The Dark Spiral - dealing with anxiety, depression, PTSD

Photo by Christopher Blizzard
This was the first poem I wrote as an adult (as in, not for a class assignment), back in 2017. I had recently been diagnosed with anxiety and depression, a diagnosis that has since changed to a mild case of PTSD. I wrote this after dealing with some suicidal thoughts. I'm so thankful for my church family who took it seriously when I mentioned my "dark thoughts" and encouraged me to find help.
The Dark Spiral

Did I answer that question right?
Did I ask the right question?
When will they find out I'm a fraud? An imposter?
Or do they already know?
Do they think I'm stupid? Incompetent?
Are people talking about me behind that closed door? Did I make a mistake? How many?

Can he still love me after 18 years? Am I a burden to him? To others? Would their lives be easier without me?

The more I worry, the more mistakes I make, the more I fall down a dark spiral, until the only thing keeping me alive is that I don't want to burden them MORE by leaving behind loose ends.

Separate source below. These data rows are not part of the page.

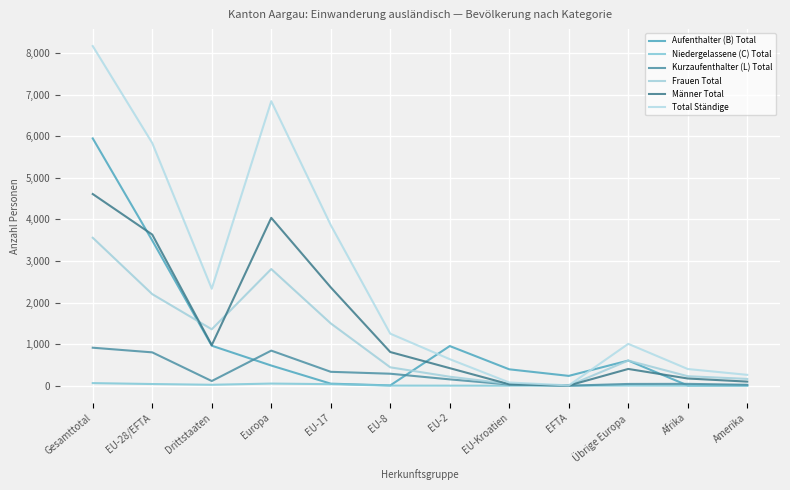

What are all the series names shown in the legend?

Aufenthalter (B) Total, Niedergelassene (C) Total, Kurzaufenthalter (L) Total, Frauen Total, Männer Total, Total Ständige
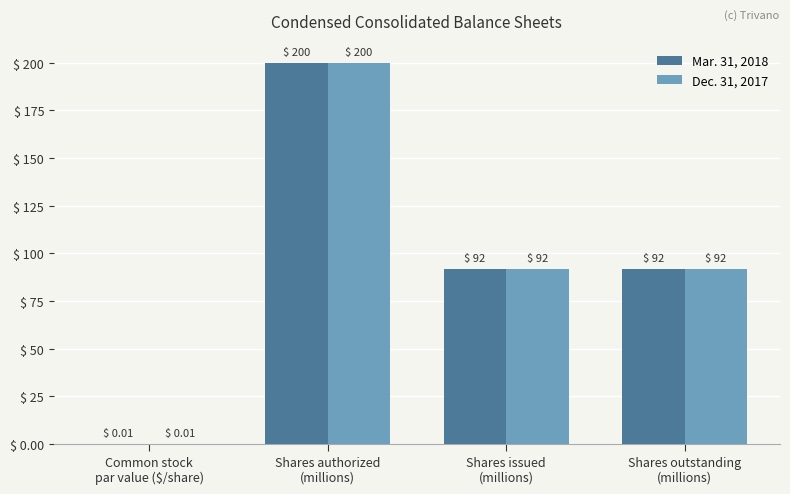

Which label corresponds to the largest value in the chart?

Shares authorized
(millions)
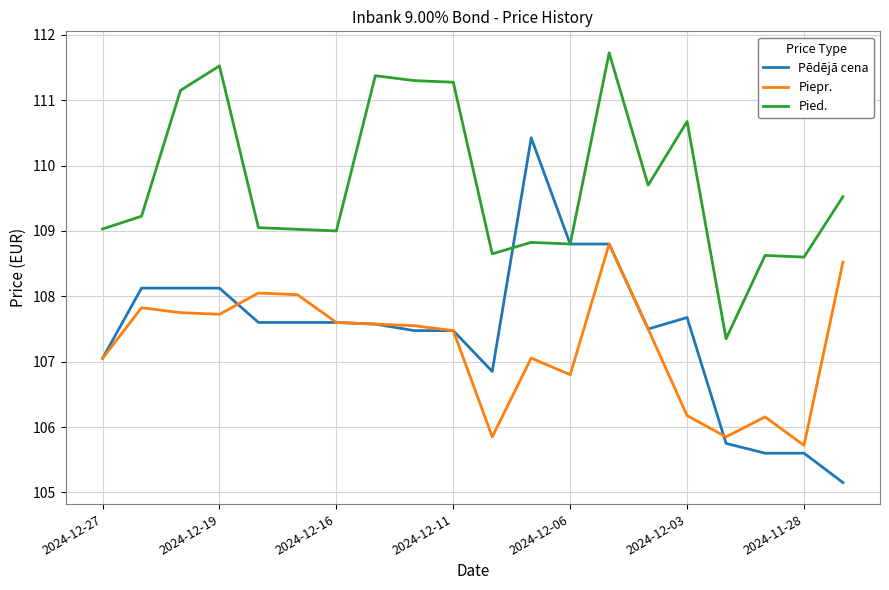

In Piepr., how many points are lower than both neighbors (excluding endpoints)?

5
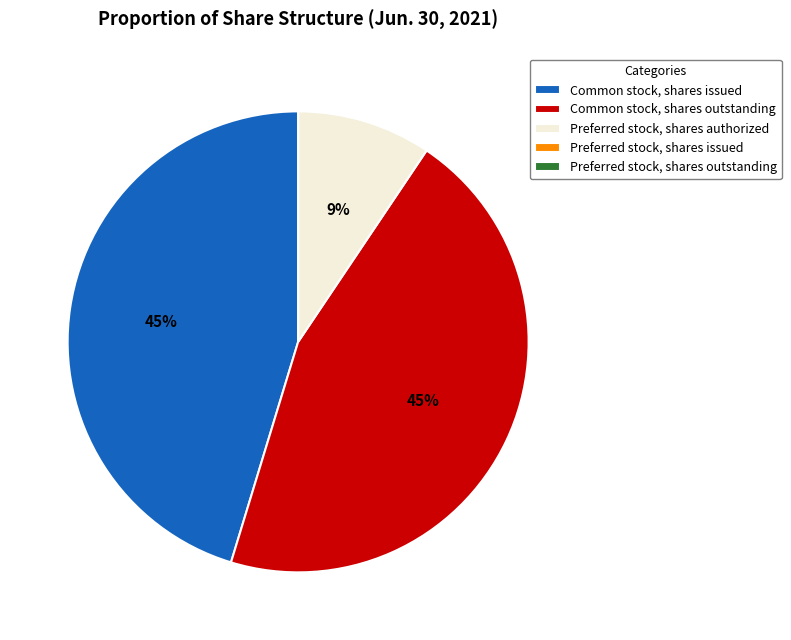

To the nearest percent, what is the average slice percentage?

20%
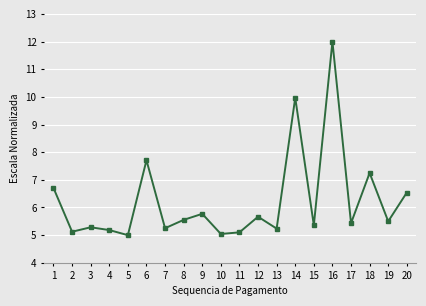

The chart shows a value of 7.7 at 6. True or false?

True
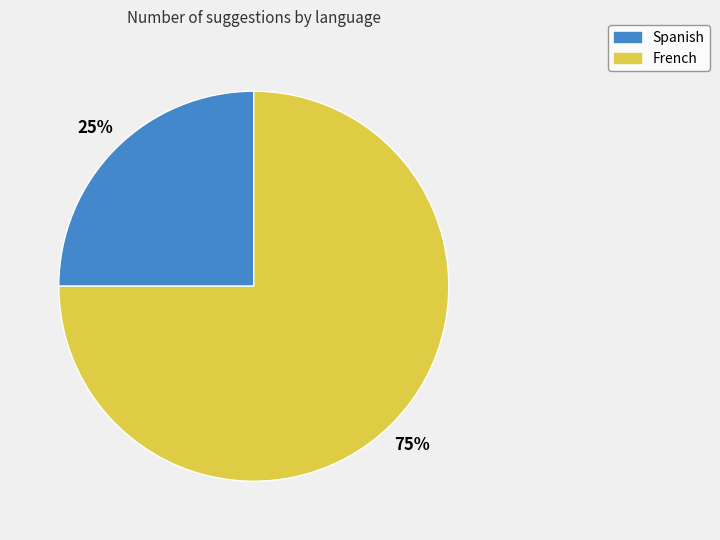

Count the number of slices in the pie.

2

Isn't this how everyone feels? My doc says it's not, put me on some meds to help me function. Sorry, walks in the woods are helpful but the so-called "junk" meds probably saved my life.

But what about people who aren't as lucky? The former prisoner sent on his way with three days of meds? The person whose family makes fun of "those crazy people"? The person afraid that asking for help makes them weak?

I want to help speak up for them, but not sure how. But, I will continue to share my story. I will not be ashamed. I will not be afraid.